NEW YORK -- St. Joe Minerals Corp., which has been fiercely trying to defend against a hostile takeover attempt by Joseph E. Seagram and Sons Inc., said Tuesday it had reached a merger agreement with Fluor Corp. of Los Angeles, a giant construction and engineering firm.
St. Joe and Fluor said jointly that Fluor would buy 45 percent of St. Joe's outstanding stock for $60 a share and then would issue 1.2 shares of Fluor common for each of the remaining shares. St. Joe has about 46 million shares outstanding or optioned.
The two companies said they believed the merger would be tax free and that Fluor would commence its cash offer no later than April 6. Thereafter, special meetings of stockholders of both companies would be called to approve the deal.
Seagram said it was evaluating the announcement and would have no further comment until more details, including any conditions that may be attached to the agreement, become available.
St. Joe had intended to buy up about $1 billion worth of its own stock at $60 a share to thwart the March 11 offer by Seagram -- the U.S. subsidiary of the Canadian liquor concern -- to buy St. Joe at $45 a share or about $2.07 billion. St. Joe termed this offer 'grossly inadequate' and its management threatened to liquidate the company rather than be acquired by Seagram.
In a series of defense maneuvers announced last week, St. Joe also said it was actively pursuing other merger or acquisition partners.
Over the weekend, Sulpetro, Ltd. of Calgary, said it had agreed to buy CanDel Oil Ltd. from St. Joe for about $546 million (Canadian). St. Joe's 92 percent-ownership of CanDel had been regarded in Wall Street as an obstacle to reaching a merger agreement with another non-Canadian firm to thwart the Seagram offer.
Last Wednesday, U.S. District Court Judge Milton Pollack granted Seagram a temporary restraining order forbidding St. Joe from going ahead with the plan to buy back its own stock or other proposals, including the threat of liquidation, aimed at thwarting Seagram's bid.

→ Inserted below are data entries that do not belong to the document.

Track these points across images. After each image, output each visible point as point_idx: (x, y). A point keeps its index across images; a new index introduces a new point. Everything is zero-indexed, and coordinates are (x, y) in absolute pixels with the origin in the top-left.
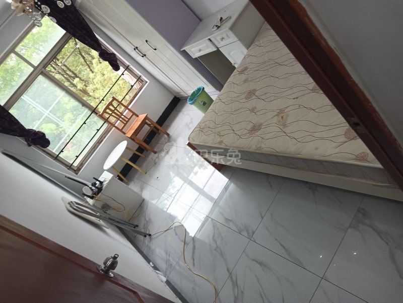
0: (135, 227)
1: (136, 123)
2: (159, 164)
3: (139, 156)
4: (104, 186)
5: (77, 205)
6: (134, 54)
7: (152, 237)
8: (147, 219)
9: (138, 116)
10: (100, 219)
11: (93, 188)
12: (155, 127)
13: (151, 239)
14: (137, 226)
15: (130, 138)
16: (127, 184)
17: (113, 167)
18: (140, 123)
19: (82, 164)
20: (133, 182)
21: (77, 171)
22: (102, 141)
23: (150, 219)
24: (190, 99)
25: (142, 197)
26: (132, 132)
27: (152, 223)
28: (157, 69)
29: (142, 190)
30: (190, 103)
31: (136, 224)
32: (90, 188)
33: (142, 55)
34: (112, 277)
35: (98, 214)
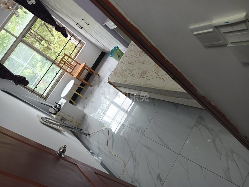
0: (80, 130)
1: (79, 69)
2: (94, 93)
3: (82, 89)
4: (62, 107)
5: (46, 119)
6: (76, 27)
7: (90, 135)
8: (87, 125)
9: (80, 64)
10: (60, 126)
11: (55, 108)
12: (90, 71)
13: (89, 137)
14: (82, 129)
15: (76, 78)
16: (75, 105)
17: (67, 95)
18: (81, 69)
19: (48, 94)
20: (79, 104)
21: (45, 99)
22: (60, 80)
23: (89, 125)
24: (110, 54)
25: (84, 112)
26: (77, 74)
27: (90, 128)
28: (91, 36)
29: (84, 108)
30: (110, 56)
31: (81, 128)
32: (53, 108)
33: (81, 28)
34: (63, 157)
35: (59, 124)
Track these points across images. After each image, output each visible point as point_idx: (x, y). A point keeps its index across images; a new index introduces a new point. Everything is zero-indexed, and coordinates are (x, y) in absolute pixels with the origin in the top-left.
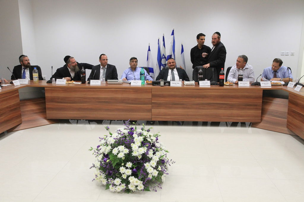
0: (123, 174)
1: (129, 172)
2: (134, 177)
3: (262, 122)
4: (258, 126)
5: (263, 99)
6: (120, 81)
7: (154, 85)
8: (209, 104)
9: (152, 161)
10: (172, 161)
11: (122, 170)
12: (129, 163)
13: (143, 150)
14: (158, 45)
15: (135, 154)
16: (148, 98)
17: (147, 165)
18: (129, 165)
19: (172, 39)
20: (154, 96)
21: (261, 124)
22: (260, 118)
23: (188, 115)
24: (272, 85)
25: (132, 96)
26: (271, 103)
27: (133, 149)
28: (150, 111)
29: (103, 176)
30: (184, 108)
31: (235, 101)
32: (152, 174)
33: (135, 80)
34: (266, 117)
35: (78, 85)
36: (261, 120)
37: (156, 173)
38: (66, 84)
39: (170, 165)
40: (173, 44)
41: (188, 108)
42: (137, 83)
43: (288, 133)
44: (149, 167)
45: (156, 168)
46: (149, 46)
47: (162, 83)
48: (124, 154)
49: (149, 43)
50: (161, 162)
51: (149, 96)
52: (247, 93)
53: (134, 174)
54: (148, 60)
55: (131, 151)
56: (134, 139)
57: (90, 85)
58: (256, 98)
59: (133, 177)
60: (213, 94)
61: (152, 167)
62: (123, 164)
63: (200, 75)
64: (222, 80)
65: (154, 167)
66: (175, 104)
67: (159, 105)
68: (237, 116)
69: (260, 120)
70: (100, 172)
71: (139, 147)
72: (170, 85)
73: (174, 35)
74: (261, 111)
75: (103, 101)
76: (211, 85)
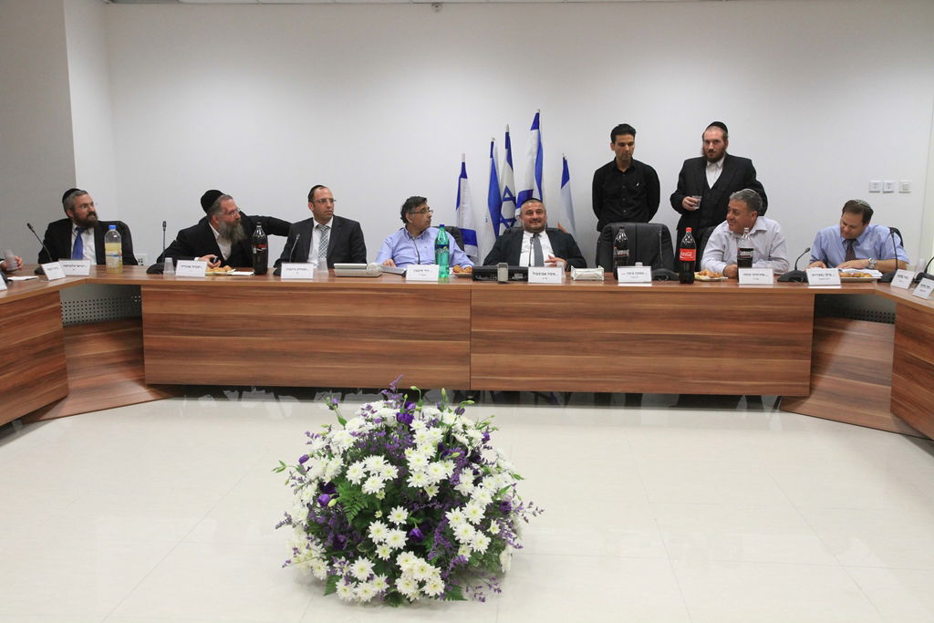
0: (380, 543)
1: (399, 538)
2: (415, 554)
3: (813, 396)
4: (799, 409)
5: (814, 324)
6: (374, 267)
7: (478, 280)
8: (647, 339)
9: (469, 505)
10: (533, 509)
11: (377, 531)
12: (400, 509)
13: (443, 470)
14: (490, 160)
15: (418, 480)
16: (460, 320)
17: (455, 517)
18: (399, 515)
19: (535, 142)
20: (477, 313)
21: (810, 402)
22: (808, 384)
23: (584, 373)
24: (843, 282)
25: (411, 313)
26: (840, 335)
27: (411, 466)
28: (464, 359)
29: (318, 550)
30: (570, 351)
31: (728, 330)
32: (469, 544)
34: (826, 381)
35: (246, 278)
36: (812, 388)
37: (481, 542)
38: (207, 275)
39: (527, 521)
40: (535, 157)
41: (585, 351)
42: (425, 273)
43: (895, 429)
44: (461, 523)
45: (483, 527)
46: (464, 164)
47: (503, 273)
48: (384, 482)
49: (464, 155)
50: (500, 509)
51: (463, 313)
52: (764, 304)
53: (416, 546)
54: (461, 204)
55: (405, 473)
56: (414, 436)
57: (280, 279)
58: (795, 319)
59: (412, 553)
60: (660, 306)
61: (471, 523)
62: (379, 514)
63: (619, 249)
64: (688, 265)
65: (478, 523)
66: (544, 339)
67: (493, 343)
68: (734, 378)
69: (808, 389)
70: (309, 538)
71: (431, 460)
72: (526, 280)
73: (538, 128)
74: (810, 361)
75: (320, 330)
76: (653, 280)
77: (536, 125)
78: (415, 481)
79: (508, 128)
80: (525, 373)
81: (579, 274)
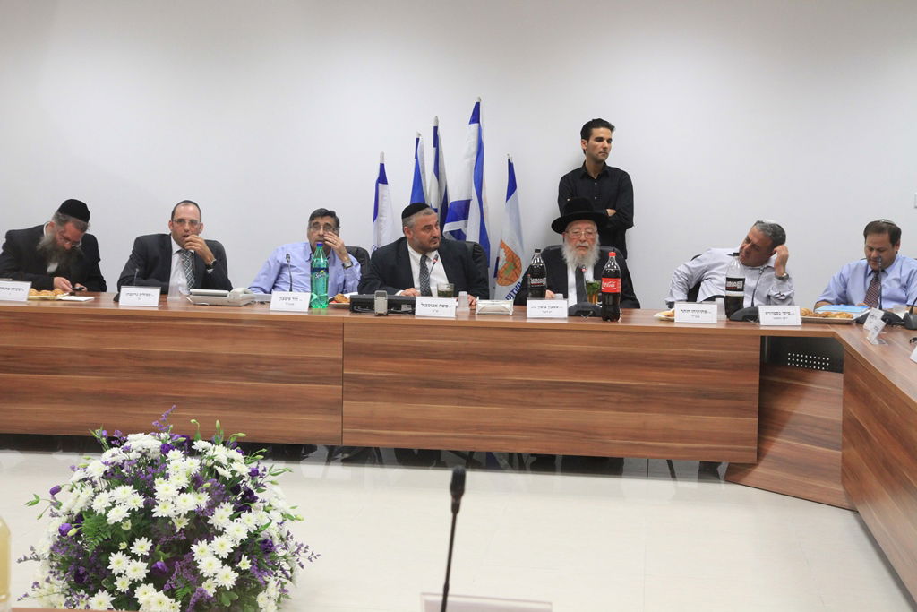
0: (120, 575)
1: (139, 570)
2: (155, 587)
3: (762, 463)
4: (747, 480)
5: (761, 374)
6: (237, 294)
7: (356, 312)
8: (556, 387)
9: (217, 540)
10: (309, 553)
11: (117, 562)
12: (144, 540)
13: (197, 501)
14: (414, 161)
15: (164, 510)
16: (330, 360)
17: (201, 551)
18: (142, 546)
19: (474, 139)
20: (349, 351)
21: (759, 470)
22: (756, 448)
23: (479, 428)
24: (805, 322)
25: (270, 349)
26: (804, 389)
27: (158, 495)
28: (335, 407)
29: (60, 584)
30: (463, 400)
31: (655, 379)
32: (214, 578)
33: (291, 291)
34: (780, 445)
35: (80, 304)
36: (760, 454)
37: (228, 578)
38: (29, 300)
39: (302, 567)
40: (474, 158)
41: (480, 401)
42: (293, 302)
44: (206, 556)
45: (231, 561)
46: (382, 166)
47: (381, 303)
48: (129, 511)
49: (382, 155)
50: (258, 549)
51: (333, 351)
52: (699, 348)
53: (156, 578)
54: (378, 217)
55: (150, 503)
56: (168, 466)
57: (118, 306)
58: (736, 367)
59: (151, 585)
61: (217, 556)
62: (123, 546)
63: (533, 277)
64: (611, 297)
65: (225, 557)
66: (430, 385)
67: (370, 388)
68: (665, 438)
69: (755, 456)
70: (51, 572)
71: (182, 490)
73: (479, 122)
74: (757, 419)
75: (164, 368)
76: (569, 315)
77: (476, 118)
78: (159, 512)
79: (437, 121)
80: (408, 425)
81: (483, 306)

Judge Pollack expressed outrage at St. Joe's management's threat to liquidate, saying 'It is inconceivable that an alleged flourishing enterprise has authorized its board to subject the assets and charter of the company to a scorched earth policy to be accomplished in the name of exercise of business judgment.'
But Judge Pollack conceded that his order did not of itself forbid the St. Joe management to seek another merger partner. Thus, the Fluor proposal apparently does not violate Judge pollack's order.

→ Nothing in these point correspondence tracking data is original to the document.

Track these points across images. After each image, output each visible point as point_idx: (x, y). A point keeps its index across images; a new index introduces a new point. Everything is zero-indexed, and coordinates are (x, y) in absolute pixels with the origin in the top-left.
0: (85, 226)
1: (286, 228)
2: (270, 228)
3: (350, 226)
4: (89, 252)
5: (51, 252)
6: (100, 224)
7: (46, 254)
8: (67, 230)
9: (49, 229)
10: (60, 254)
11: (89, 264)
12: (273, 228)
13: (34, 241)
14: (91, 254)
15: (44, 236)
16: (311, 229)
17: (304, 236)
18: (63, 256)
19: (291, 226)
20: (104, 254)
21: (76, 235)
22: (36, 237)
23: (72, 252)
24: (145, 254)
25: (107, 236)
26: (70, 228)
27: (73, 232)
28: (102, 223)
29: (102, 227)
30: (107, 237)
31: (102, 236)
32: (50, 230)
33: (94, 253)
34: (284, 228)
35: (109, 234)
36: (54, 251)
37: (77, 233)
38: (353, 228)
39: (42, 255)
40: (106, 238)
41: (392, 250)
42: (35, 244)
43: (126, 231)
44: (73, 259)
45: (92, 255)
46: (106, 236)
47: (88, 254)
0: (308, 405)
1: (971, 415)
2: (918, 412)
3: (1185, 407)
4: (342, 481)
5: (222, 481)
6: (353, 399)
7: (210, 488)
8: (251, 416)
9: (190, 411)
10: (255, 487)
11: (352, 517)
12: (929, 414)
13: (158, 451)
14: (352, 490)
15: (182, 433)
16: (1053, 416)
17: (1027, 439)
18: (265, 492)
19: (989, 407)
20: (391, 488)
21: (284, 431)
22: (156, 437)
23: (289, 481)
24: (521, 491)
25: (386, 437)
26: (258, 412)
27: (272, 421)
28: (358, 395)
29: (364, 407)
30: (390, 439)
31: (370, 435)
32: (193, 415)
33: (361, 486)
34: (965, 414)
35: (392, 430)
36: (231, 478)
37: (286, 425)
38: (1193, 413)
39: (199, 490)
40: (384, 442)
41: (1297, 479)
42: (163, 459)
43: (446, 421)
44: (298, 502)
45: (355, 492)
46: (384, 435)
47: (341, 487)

St. Joe and Fluor said their directors will hold seperate meetings on Sunday to approve the proposal and that it already has been submitted to the federal court in New York.
Chairman John C. Duncan of St. Joe said the company looks forward to being owned by Fluor 'with keen anticipation and confidence' and that 'the transaction affords St. Joe shareholders the opportunity for participation in St. Joe's future.'
A hearing is scheduled Wednesday before Judge Pollack to determine if the temporary restraining order he granted the Seagram subsidiary should be turned into a preliminary injunction.

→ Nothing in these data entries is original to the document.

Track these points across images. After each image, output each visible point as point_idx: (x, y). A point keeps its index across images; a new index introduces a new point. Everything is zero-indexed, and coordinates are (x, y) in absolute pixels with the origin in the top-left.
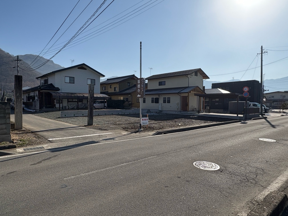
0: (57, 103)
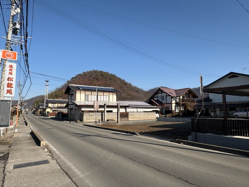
0: (211, 112)
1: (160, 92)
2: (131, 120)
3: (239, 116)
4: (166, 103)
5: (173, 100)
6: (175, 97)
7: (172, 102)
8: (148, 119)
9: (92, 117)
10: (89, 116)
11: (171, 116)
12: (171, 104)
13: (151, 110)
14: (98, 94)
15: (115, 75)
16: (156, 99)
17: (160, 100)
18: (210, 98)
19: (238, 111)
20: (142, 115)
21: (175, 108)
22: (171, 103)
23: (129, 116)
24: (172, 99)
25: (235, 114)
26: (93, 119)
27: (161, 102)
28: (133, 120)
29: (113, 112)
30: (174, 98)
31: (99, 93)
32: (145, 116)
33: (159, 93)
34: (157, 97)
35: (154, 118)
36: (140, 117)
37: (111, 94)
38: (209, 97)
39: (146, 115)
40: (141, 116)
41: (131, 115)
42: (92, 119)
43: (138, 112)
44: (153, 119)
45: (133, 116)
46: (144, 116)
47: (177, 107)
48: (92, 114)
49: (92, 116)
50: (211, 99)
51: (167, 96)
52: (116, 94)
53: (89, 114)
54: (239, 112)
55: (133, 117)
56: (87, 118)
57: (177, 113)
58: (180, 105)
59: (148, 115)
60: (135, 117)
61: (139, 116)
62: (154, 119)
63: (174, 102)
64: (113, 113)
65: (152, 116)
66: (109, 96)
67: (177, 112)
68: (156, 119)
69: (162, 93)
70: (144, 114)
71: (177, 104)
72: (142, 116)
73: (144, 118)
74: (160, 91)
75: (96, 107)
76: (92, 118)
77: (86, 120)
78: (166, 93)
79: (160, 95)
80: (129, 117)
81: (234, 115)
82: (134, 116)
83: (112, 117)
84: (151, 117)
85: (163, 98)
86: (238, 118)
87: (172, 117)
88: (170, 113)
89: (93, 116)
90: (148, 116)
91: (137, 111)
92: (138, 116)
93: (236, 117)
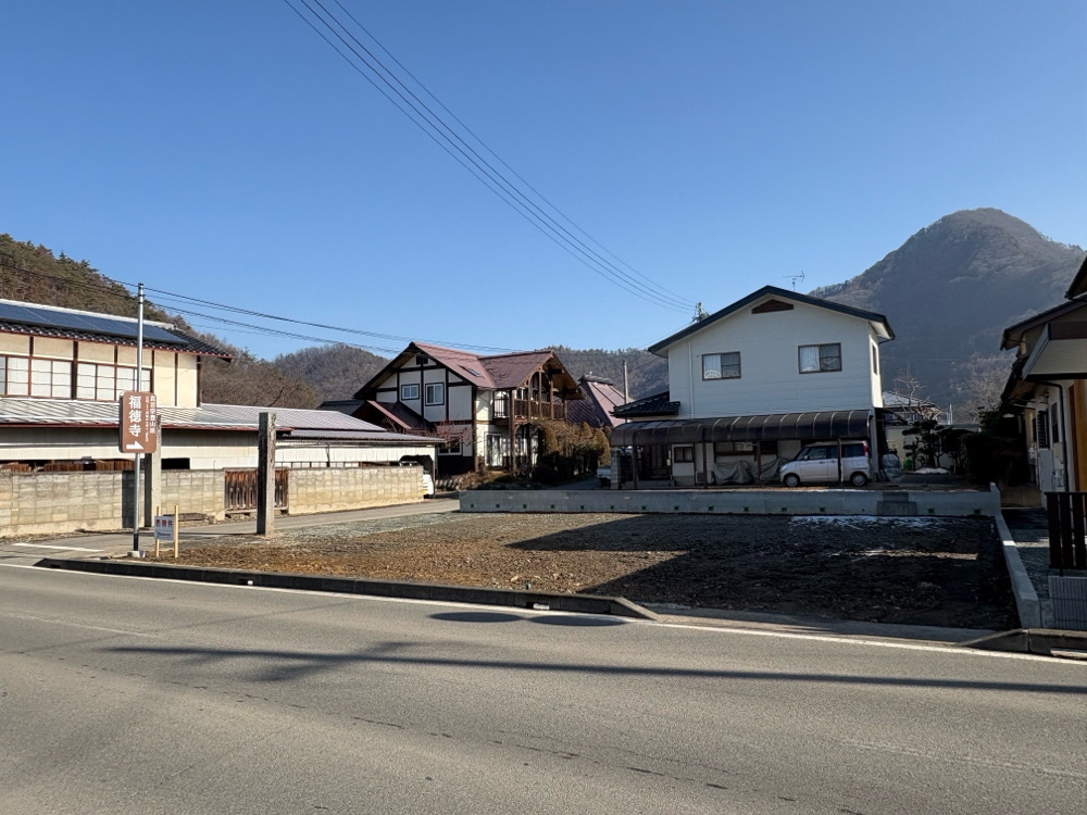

Last week, the SEC suspended all trading in St. Joe shares through April 3 in order to permit stockholders to evaluate the competing tender offers by St. Joe and Seagram. At its last trading, St. Joe common sold at $52.50, surging $6.50 on the company's proposal to buy back its own shares at $60.
St. Joe is in lead, zinc, copper, gold and oil and gas. It has annual sales of around $1.2 billion and 11,500 workers.
Fluor is a global engineering combine with annual sales of about $3.5 billion.